▶ _Tujuan_:
Lanjutkan berita di bawah tentang rencana penggalangan dana Krakatau Steel, dimulai setelah kalimat terakhirnya.

====== Cuplikan Dokumen

Bareksa.com - PT Krakatau Steel Tbk (KRAS) bakal mencari dana sebesar US$300 juta atau setara Rp3,9 triliun untuk investasi tahun depan. Perseroan tengah mengkaji penerbitan obligasi atau penambahan modal melalui hak memesan efek terlebih dahulu (HMETD) atau rights issue.
Direktur Utama Krakatau Steel, Mas Wigrantono Roes menjelaskan, perseroan membutuhkan US$300 juta untuk investasi tahun depan. Krakatau Steel membutuhkan dana untuk proyek hot strip mill (HSM) 2, blast furnace, investasi pembangkit listrik berkapasits 1x150 megawatt (MW) dan control mill yang investasinya dimulai tahun depan.
"Kami berencana mencari utang bank, menerbitkan obligasi atau melakukan rights issue," terang Mas di Jakarta, Jumat, 10 November 2017.
Mas mengaku perseroan masih dalam tahap perencanaan untuk menggalang dana dari penyertaan modal negara (PMN) melalui rights issue. Krakatau Steel akan mengajukan rencananya tersebut kepada Kementerian Badan Usaha Milik Negara (BUMN) tahun depan.
Pada 2016, produsen baja ini telah melangsungkan rights issue. Masa itu, Krakatau Steel meraup dana sebesar Rp1,8 triliun dari rights issue dengan komposisi PMN sebesar Rp1,5 triliun dan sisanya berasal dari pemegang saham lain.
Dia menjelaskan bahwa lini bisnis Krakatau Steel merupakan industri padat modal. Oleh sebab itu, perseroan perlu meningkatkan kapasitas untuk memenuhi kebutuhan pasar.
Satu-satunya cara untuk meningkatkan kapasitas produksi adalah membangun pabrik yang membutuhkan dana investasi. Perseroan membutuhkan dana investasi yang berasal dari kas internal atau utang.
Instrumen lain yang tengah dipertimbangkan perseroan untuk menggalang dana adalah menerbitkan obligasi. Akan tetapi, Mas belum bersedia menjelaskan struktur obligasi yang rencananya diterbitkan.

============
====== Cuplikan Baris

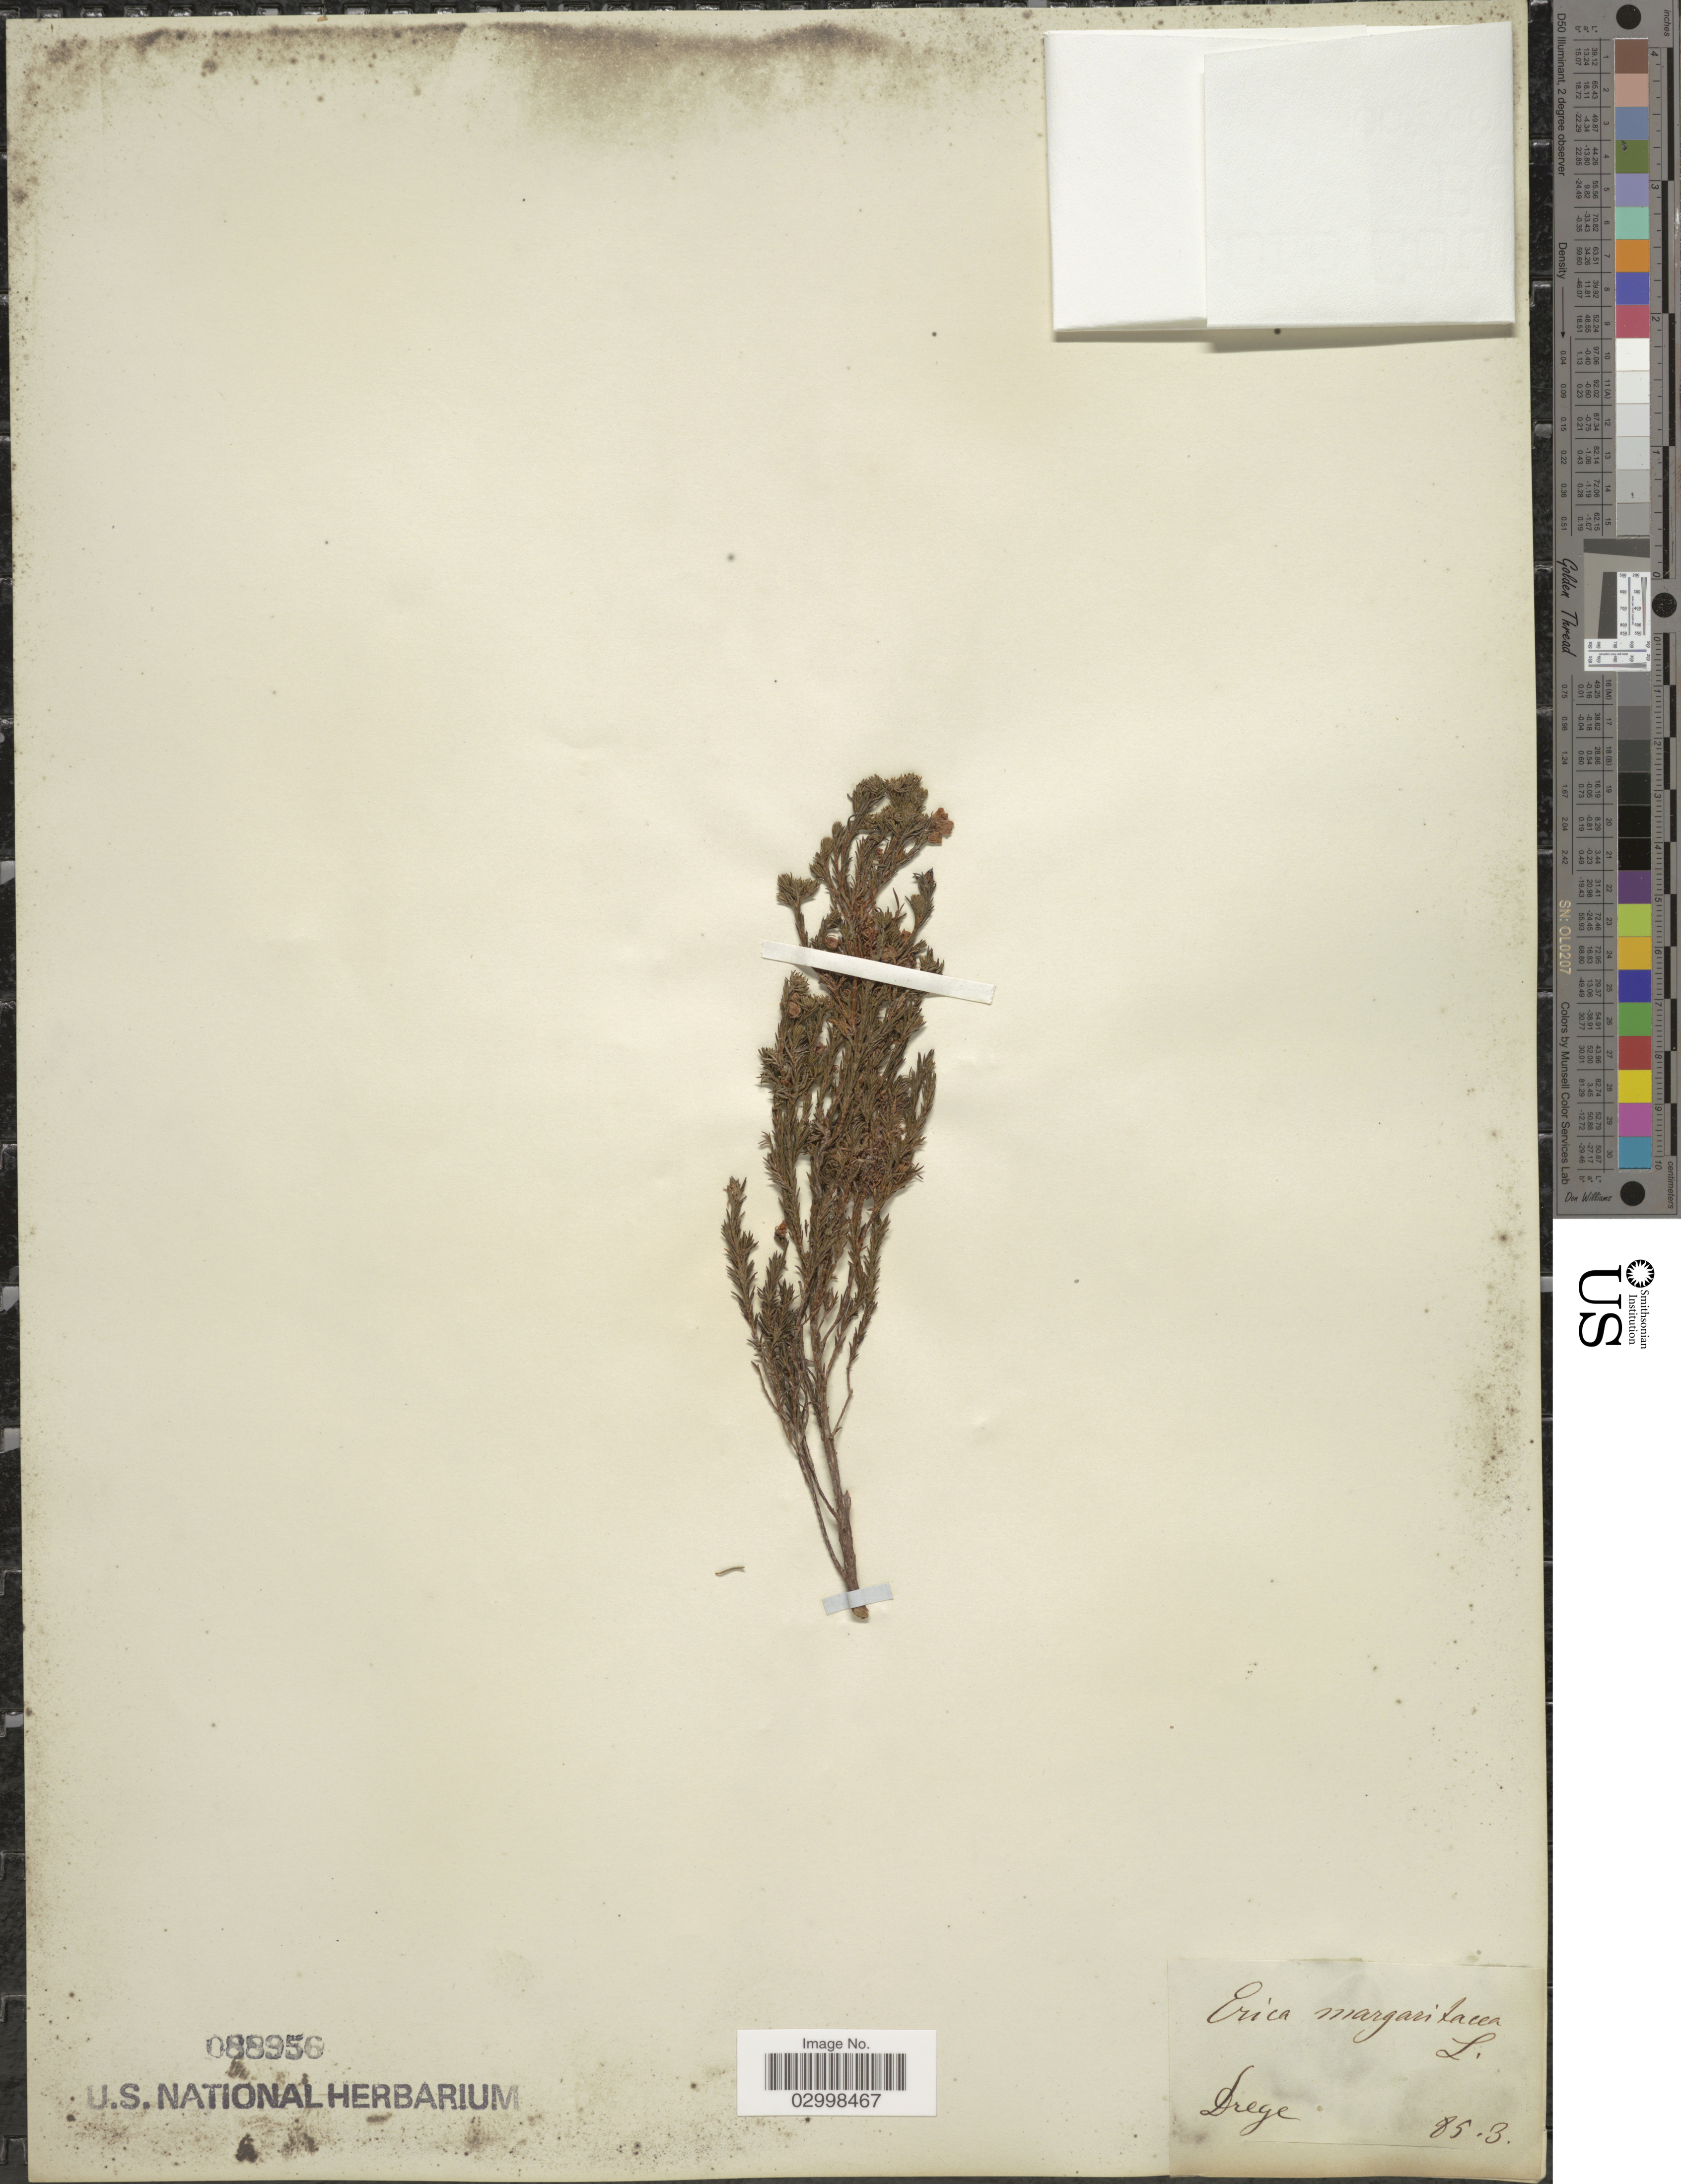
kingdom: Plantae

============
====== Cuplikan Baris

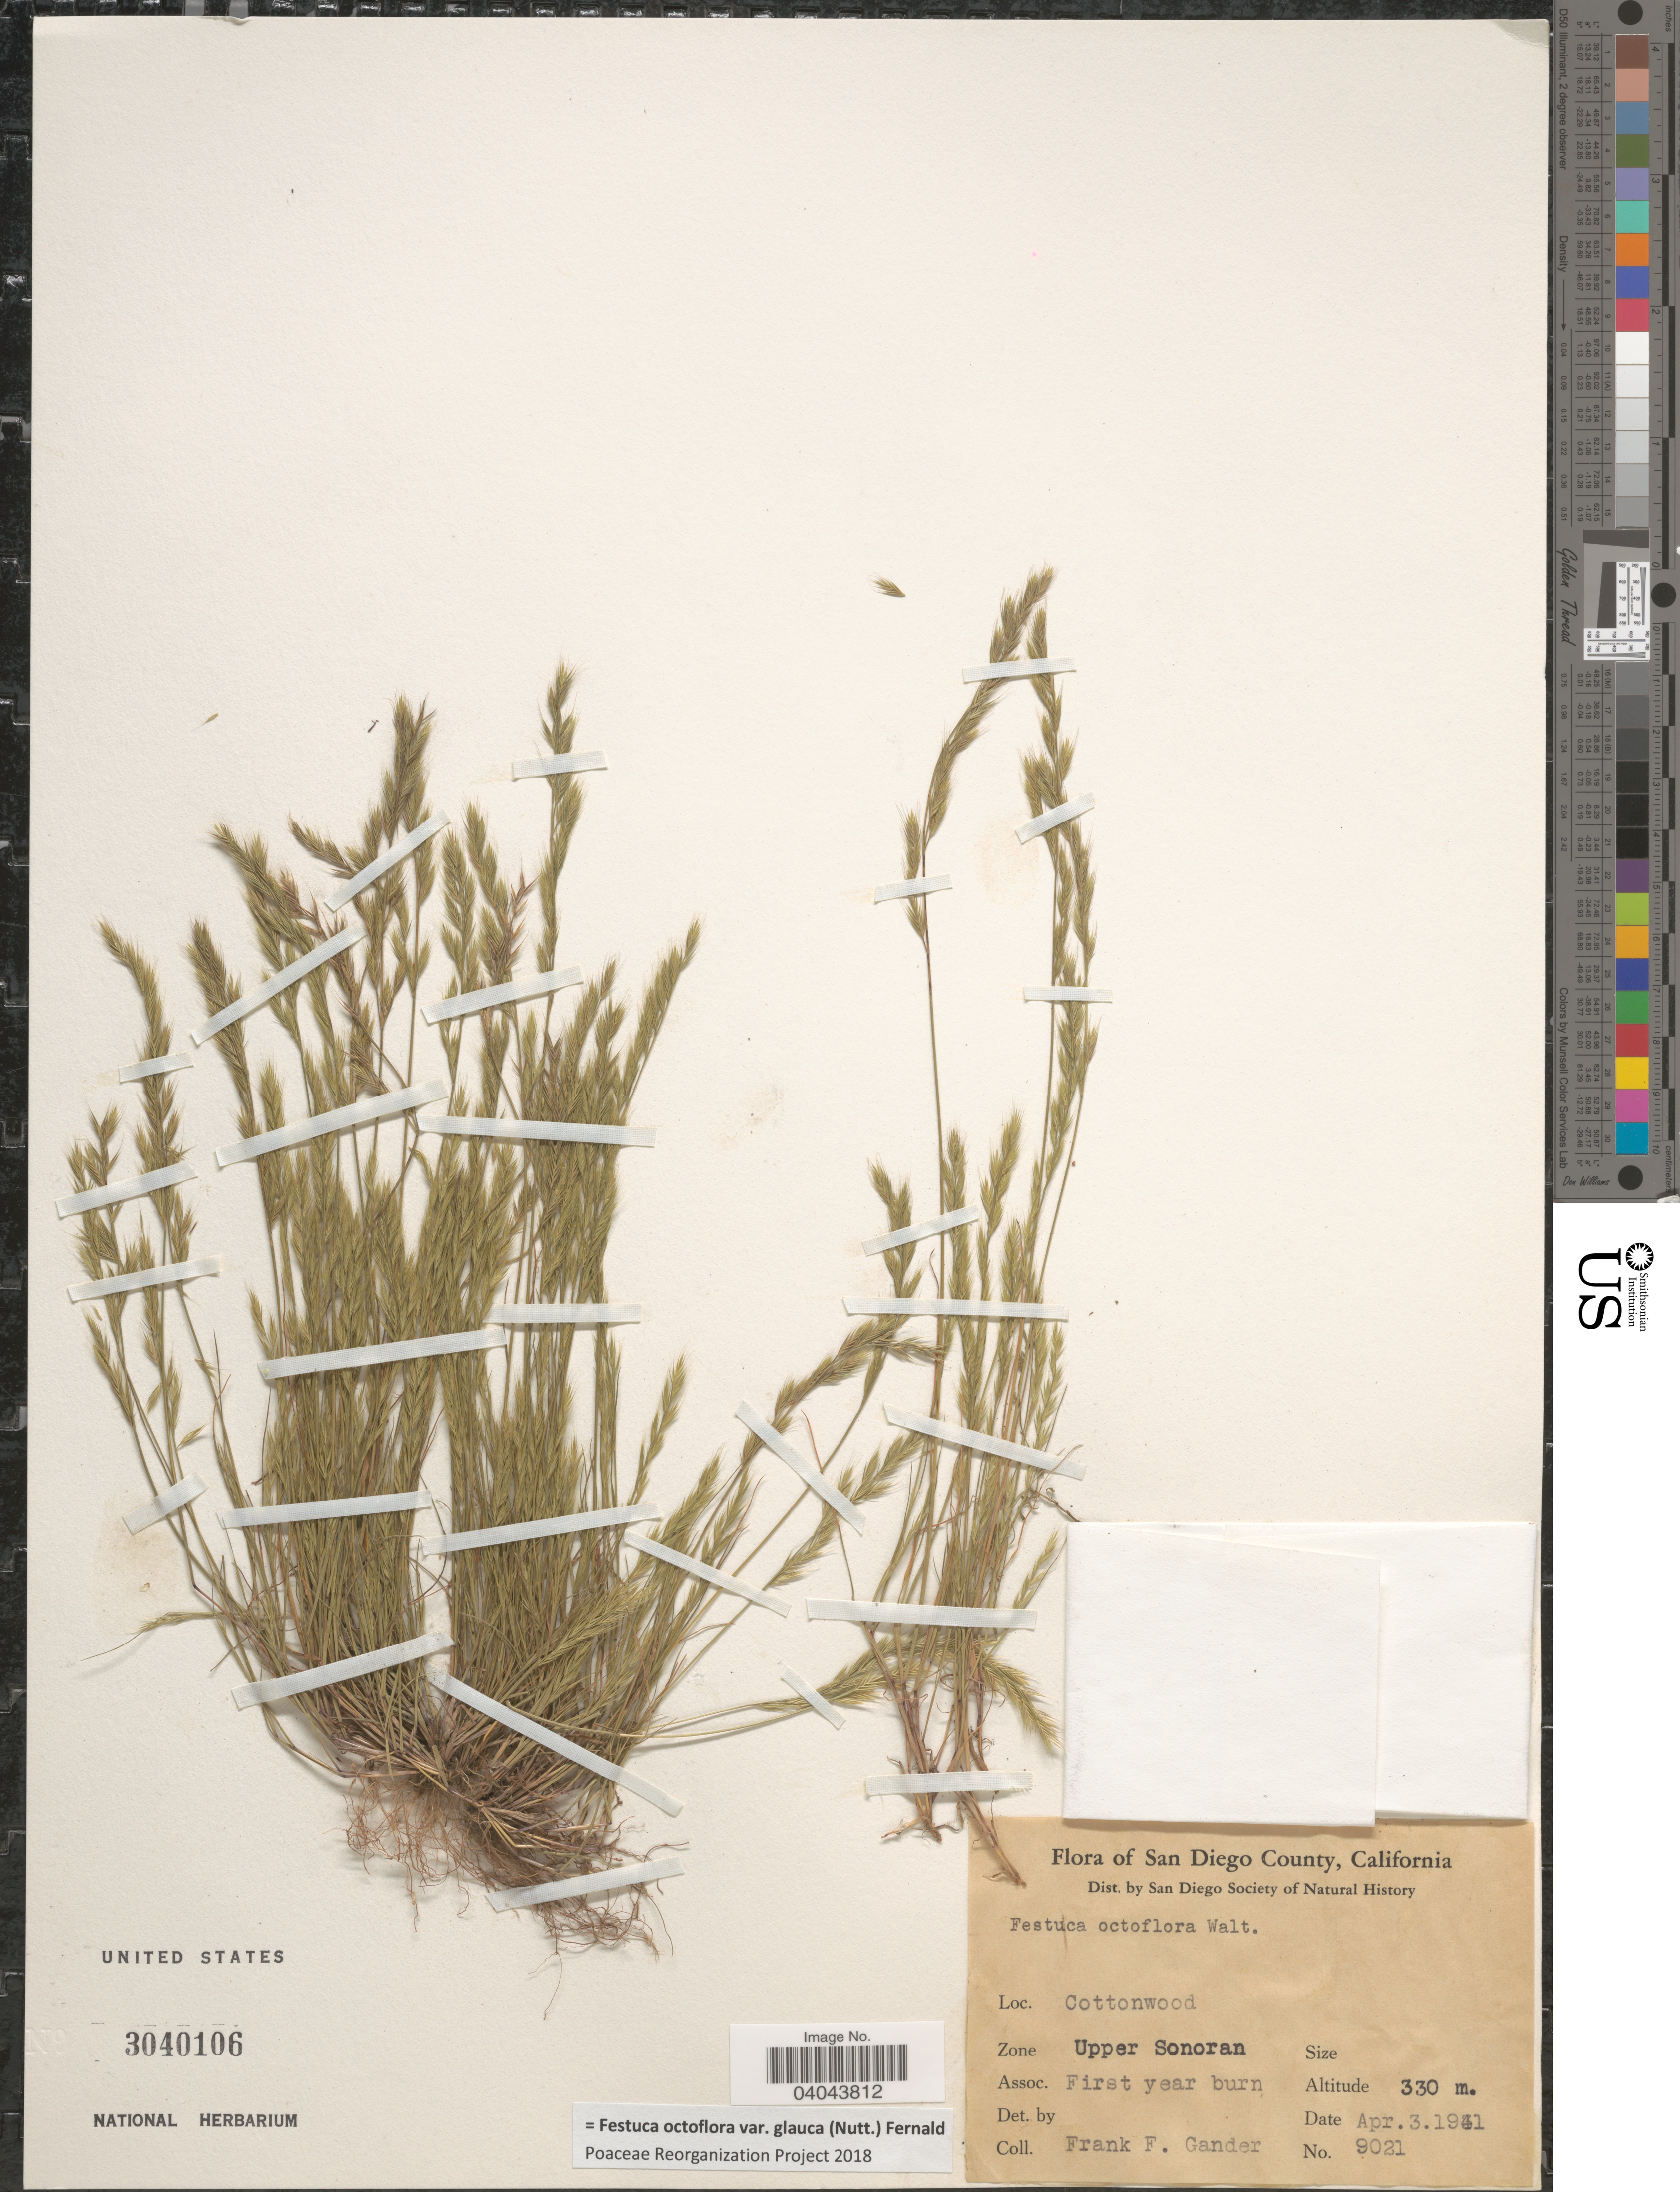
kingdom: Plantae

============

▶ _Jawaban_:
Hingga akhir tahun ini, Krakatau Steel memperkirakan masih akan menanggung rugi sebesar US$50 juta. Komposisi kerugian perseroan berasal dari bisnis Krakatau Sendiri sebesar US$15-25 juta dan kerugian dari perusahaan afiliasi sebesar 40 persen dari total kerugian.
"Jadi, net loss akhir tahun ini bisa sekitar US$50 juta," kata Mas. Meski masih merugi, perseroan bakal membukukan rugi lebih rendah dari tahun lalu, yakni sebesar US$171,69 juta.
Lebih lanjut dia menjelaskan, dari anak usaha Krakatau Steel, masih ada perusahaan yang rugi tahun ini, yakni PT Meratus Jaya Iron & Steel (MJIS) dan PT Krakatau Wajatama. Mas mengklaim, kerugian paling besar perseroan tetap berasal dari perusahaan afiliasinya, yaitu PT Krakatau Posco.
Proyeksi 2018
Tahun depan Krakatau Steel memproyeksikan perseroan seluruh anak usahanya akan membukukan keuntungan. Tetapi perseroan masih berisiko rugi apabila perusahaan asosiasinya masih tetap membukukan rugi.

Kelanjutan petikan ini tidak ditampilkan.